Tuesday 12 December 2017

Spirituality, Art and Chiropractors



Drawing at the V&A museum, London 

Spirituality, art and chiropractors may seem odd bedfellows, but this week I’ve decided that they are actually closer than I’d thought.  Maybe it's the fact that it’s my 60th year, or maybe that this year has seen my second brush with cancer, or maybe it’s just because it’s snowing and almost Christmas, but I’m very aware of the questions around spirituality and life’s ‘bigger’ picture. 


This week we had a wonderful days art lesson at the V&A museum in London. Armed with our drawing pads and creative muscles on the alert we headed to Kensington.

"Art Is About Seeing The World", as the Columbian artist Cifuentes said, looking at what is. However, as soon as you start to draw the mind immediately tries to tell you what it ‘ought’ to be seeing, rather than what it actually is seeing.  You look at the arm of a beautiful statue and before you know it your mind is telling you ‘this is what an arm looks like – straight line here, kink there, back to straight line here’.  Of course the arm isn’t like that at all and every arm is unique. The reality is that the body has no straight lines, it only has surfaces and those surfaces are uneven. The best a line can do is to represent and point you towards something close to reality, but it isn’t reality. What stops me seeing what is really there, right in front of me? Firstly I’m too busy, I want to rush on, but seeing needs time; secondly it requires silence, just being, and a heavy dollop of patience, to sit and see what is really there; and thirdly it’s about ego – my mind thinks it knows better than reality.  

 
Rodin’s The Prodigal
After lunch we did an exercise where we had to draw something in one of the galleries, but with our left (or less preferred) hand. Why draw with the other hand? Because we get in our own way – in all of the ways I just outlined above. How do you silence that controlling, ‘know it all’, ‘take short cuts’ kind of thinking, to get yourself out of your own way? In order to draw using the right side of your brain, the side that connects us with the deeper layers of meaning in life, means that you have to take the pen out of the hand of the left-brain.  We don't know what is in us; we don't know our potential because we insist on being in control of our life, in the left-brain kind of way that feels safer.

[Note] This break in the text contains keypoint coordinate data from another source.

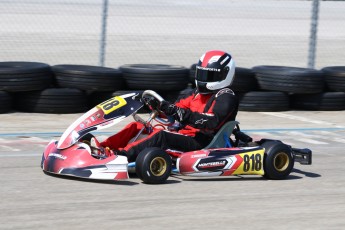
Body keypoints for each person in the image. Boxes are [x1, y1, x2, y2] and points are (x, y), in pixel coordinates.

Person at [99, 50, 239, 162]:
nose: (203, 79)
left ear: (225, 74)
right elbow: (175, 110)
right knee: (137, 127)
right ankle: (102, 148)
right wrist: (159, 108)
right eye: (202, 74)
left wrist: (178, 112)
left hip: (203, 142)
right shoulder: (196, 94)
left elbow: (211, 122)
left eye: (209, 75)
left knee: (161, 137)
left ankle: (119, 157)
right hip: (183, 134)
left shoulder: (226, 96)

As I seriously attempted to focus on my drawing, I found myself startled by the hijacking of three words - Meditate, Contemplate and Prayer.  As a new kid on the block to the world of meditation I am still learning that meditation is about being still, silent, present to your self, to the moment and to whatever. Contemplation comes from the Latin word ‘to gaze; to see’.  That is the essence of art – being still, silent and gazing, looking, seeing what is, not what you lazily presumed.  It’s where, like art, we stop looking for what we think should or shouldn't be there and experience first hand what is there. Prayer, like putting the pencil to the paper to begin to create an imperfect offering of a drawing, is our response to what we see - formulating some words of awe, thankfulness, questioning or requesting.


There was one point at the V&A where our teacher introduced the ‘draw with your left hand’ exercise where she said
“I’m going to take away your control; to loosen you up”.
That’s what life does to you if you let it. That's what having a cancer diagnosis does to you if you let it. It loosens you up. It gives you the opportunity to learn to be still (meditate); the opportunity to learn to see what’s actually around you, rather than all the straight line, mental models we surround ourselves with. To see the surfaces, the tones, the curves, the actual experience of gazing at something (contemplate); to every now and then respond with a feeling or some words (prayer) to try and shape some direction of the experience (start drawing something).

So where does the chiropractor fit in?  I’ve been seeing a chiropractor for the past few months. I have to be honest and say whilst I’ve never been an atheist about chiropractors, I have certainly been some where between a skeptic and an agnostic. But I can honestly say I feel better, lighter, and freer than I have in years. Why? Because what I discovered is that after years of bad posture (I have a PhD in Slouching) my spine was all tensed up and so the energy, the potential, within, wasn't getting released to the nervous system, in order to live a life that was possible. And it was that that made me think about Religion. Religion as I had come to know it, (and maybe most of us have known it and many have rejected in its modern form) is a religion of straight lines, predictability, ‘I know’, everything having to confirm to our mental patterns (fundamentalist theology), lifeless and not connected to peoples daily experiences of reality. 


The word Religion actually comes from the word re-ligio = to re-ligament; to realign. That's what chiropractic does – it realigns.  So, when we get true religion it should realign us, not bend us out of shape. Maybe that's how we know the difference between true and false religion - does it realign me, free up the potential within, release compassion, empathy and the pursuit of the meaningful life?